Ich behaupte nicht, dass es darum ginge, das, was ich gerade geschrieben habe, zu verstehen. Aber wenn man es verstanden hat, dann ist das genau der Zeitpunkt, gemeinsam mit den Vorstellungen von "Eins" oder "verschieden" das begriffliche Denken abzuwerfen, um sich auf die Soheit einzulassen. Auf das, was ist, diesseits aller Vorstellungen davon.
Und da kommt nun Schulmeister Hokyo Zanmai daher und erklärt uns das relative Verhältnis zwischen Nähe und Identität, zwischen Vereinigung und Selbstverständnis! Na, das passt ja wunderbar in unser westliches Denken. Und wenn dann auch noch lyrische Bilder wie der "weiße Reiher" drin vorkommen und ein japanischer Name druntersteht - klar, dann {f}muss{/f} es ja Zen sein.
Die eigenen Stärken, Fähigkeiten und Sympathien sich selbst gegenüber hinter einer "bescheidenen" Haltung zu verbergen (denn: "Eigenlob stinkt ja!"), lässt auf ein großes Ego schließen.
Tai:
Nein, ich würde ihn auch nicht empfehlen, zumal er selbst ja mittlerweile ganz abgekommen ist vom Zen. Sein letztes (?) Zen-Buch (?) ist eine bitterböse Abrechnung mit Zen-Meistern und Lehrern, die er im Laufe seines Lebens getroffen hat. Wenn man in das Buch so reinliest, hat man nicht unbedingt den Eindruck, dass bei ihm schon allzu viel abgebröckelt ist. Aber im Wasser kann sich so ein Korken ja auch ganz schön vollsaugen und aufquellen - um bei der Metapher zu bleiben.
Tai:
Hört sich wirklich etwas plakativ an, die Story.

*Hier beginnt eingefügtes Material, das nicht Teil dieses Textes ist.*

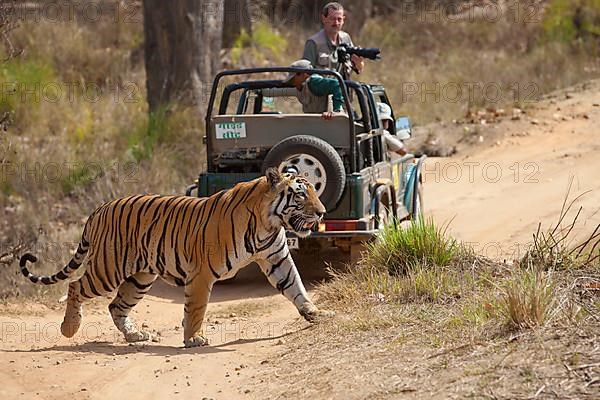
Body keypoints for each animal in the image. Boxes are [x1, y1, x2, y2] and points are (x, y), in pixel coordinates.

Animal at [18, 169, 332, 346]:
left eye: (315, 191)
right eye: (300, 195)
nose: (322, 212)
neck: (269, 223)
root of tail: (100, 208)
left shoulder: (276, 258)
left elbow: (296, 287)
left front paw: (316, 313)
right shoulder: (202, 273)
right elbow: (196, 308)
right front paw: (193, 339)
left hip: (140, 277)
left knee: (116, 306)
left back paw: (135, 336)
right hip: (107, 270)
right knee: (75, 286)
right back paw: (69, 329)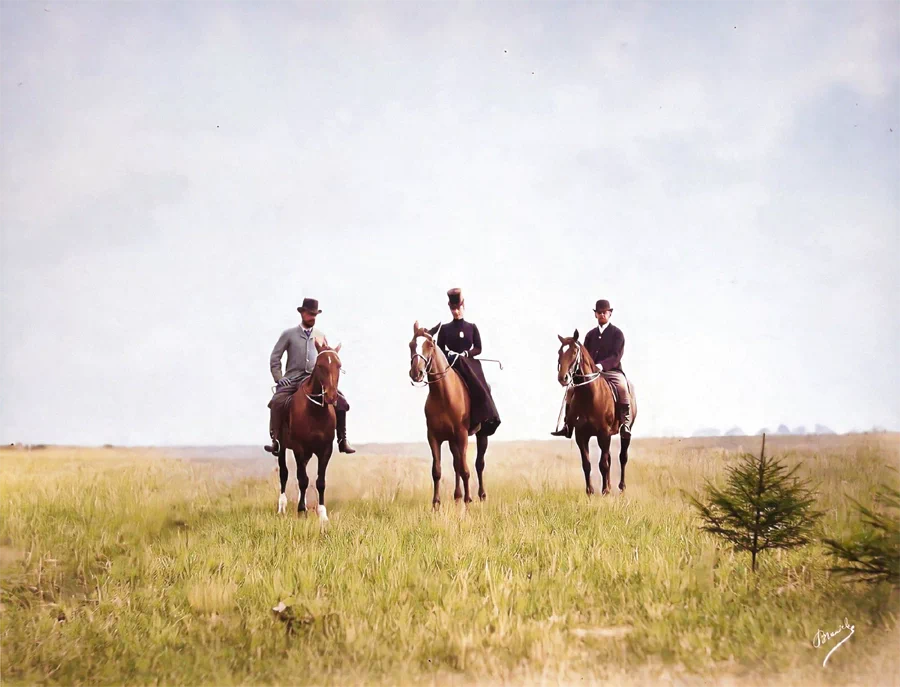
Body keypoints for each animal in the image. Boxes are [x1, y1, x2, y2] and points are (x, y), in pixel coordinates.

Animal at [274, 338, 342, 520]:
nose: (331, 396)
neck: (315, 411)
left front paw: (322, 514)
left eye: (339, 365)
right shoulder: (299, 447)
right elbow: (302, 479)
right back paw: (282, 507)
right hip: (282, 447)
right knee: (284, 474)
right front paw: (301, 511)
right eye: (319, 365)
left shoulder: (325, 449)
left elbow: (320, 481)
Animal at [410, 322, 488, 506]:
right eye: (411, 345)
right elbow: (437, 471)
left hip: (481, 434)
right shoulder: (433, 437)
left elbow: (466, 469)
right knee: (456, 464)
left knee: (479, 464)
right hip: (452, 440)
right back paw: (457, 496)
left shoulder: (462, 435)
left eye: (430, 345)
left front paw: (468, 501)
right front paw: (436, 504)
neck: (444, 395)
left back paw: (481, 496)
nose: (416, 373)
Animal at [552, 332, 636, 494]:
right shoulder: (581, 435)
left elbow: (603, 464)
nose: (563, 378)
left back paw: (621, 487)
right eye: (559, 352)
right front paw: (590, 491)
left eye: (574, 352)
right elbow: (587, 464)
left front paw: (605, 491)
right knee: (609, 458)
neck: (589, 395)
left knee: (622, 457)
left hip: (623, 433)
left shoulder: (603, 434)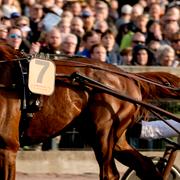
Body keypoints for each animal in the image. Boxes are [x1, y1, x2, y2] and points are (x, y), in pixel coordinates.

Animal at [0, 44, 179, 180]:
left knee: (109, 174)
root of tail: (130, 77)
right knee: (145, 165)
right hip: (112, 137)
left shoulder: (8, 146)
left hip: (103, 133)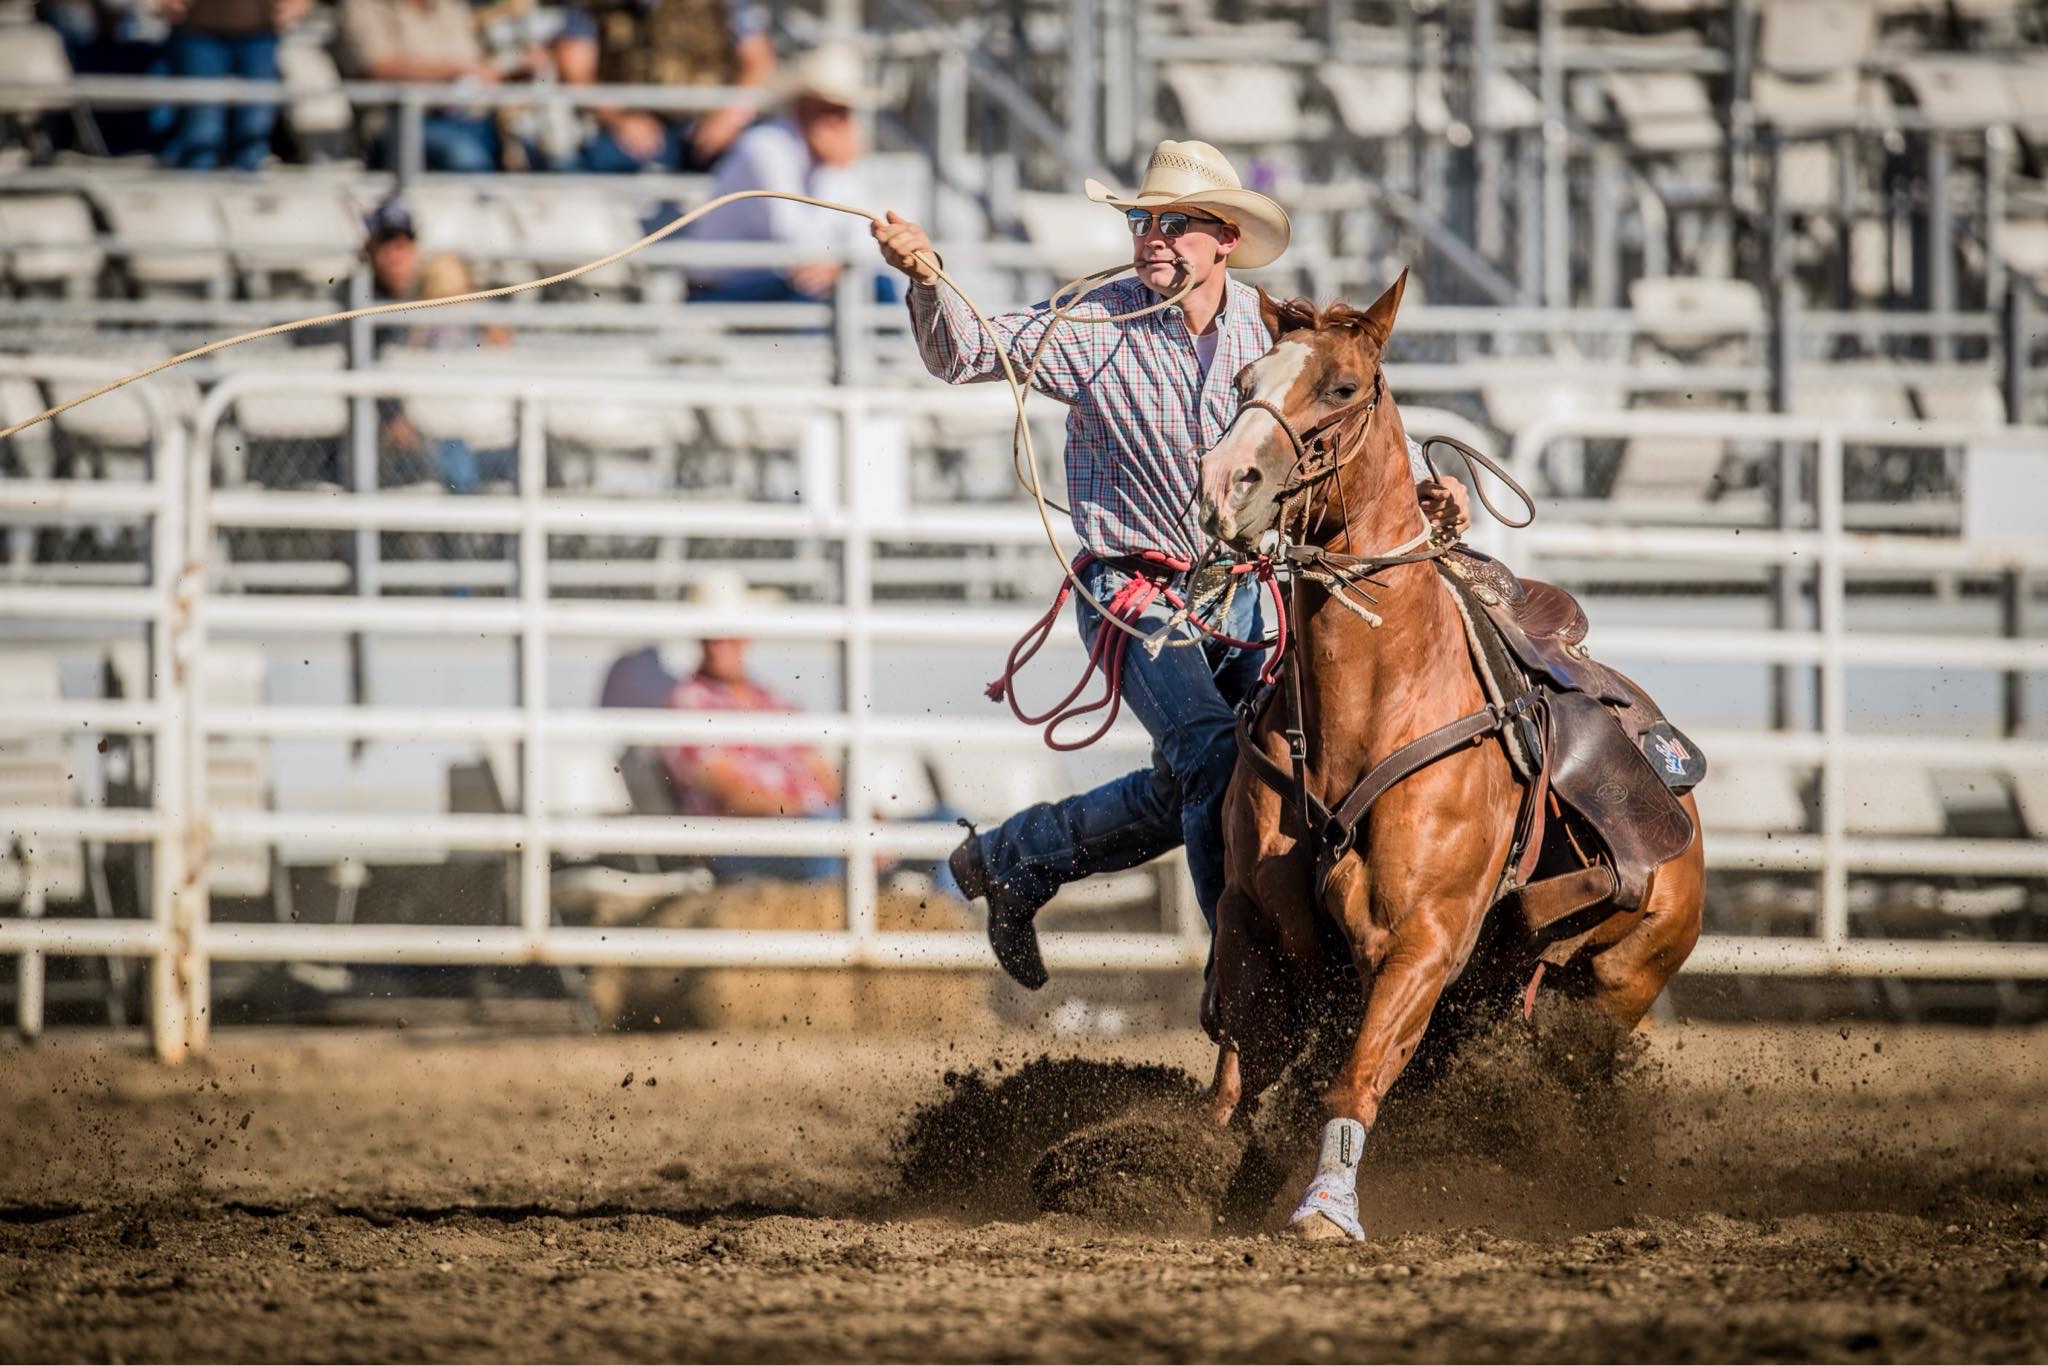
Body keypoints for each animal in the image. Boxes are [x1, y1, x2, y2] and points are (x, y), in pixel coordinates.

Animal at [1196, 272, 1703, 1245]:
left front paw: (1325, 1211)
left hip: (1613, 987)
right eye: (1244, 380)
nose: (1222, 483)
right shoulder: (1254, 920)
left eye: (1343, 387)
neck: (1371, 707)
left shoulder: (1421, 942)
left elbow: (1354, 1077)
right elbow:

Doch mal abgesehen davon: Wodurch verliert das Ego an Bestand? Ich würde sagen, dadurch, dass du es schaust. Dies bedeutet natürlich nicht, über das Ego / deine Persönlichkeit nachzudenken, sondern dich selbst in deinen Gedanken zu erkennen - was gleichzeitig den Gedanken so ziemlich den Wind aus den Segeln nimmt.
Tai:
Zitat Zentrino: {k}"Das Denken als eine ruhige Präsenz, ein Denken losgelöst vom Gedachten, losgelöst von richtig oder falsch. Der Inhalt, die Form der Gedanken sind leer ..."{/k}
Hallo Zentrino,
absolut.
Übrigens ist dies auch, was ich unter (Zen im) Sitzen verstehe oder (Zen im) Gehen oder (Zen in der) Forums-Aktivität. Wo sollte da ein Widerspruch liegen - abgesehen davon, dass ich es noch nicht mal im Sitzen wirklich schaffe, erst recht nicht im Gehen und noch weniger in der Forums-Aktivität? Aber schließlich sind wir ja hier auch nicht bei zenmeister.de (auch wenn sich's manchmal so anhören mag :).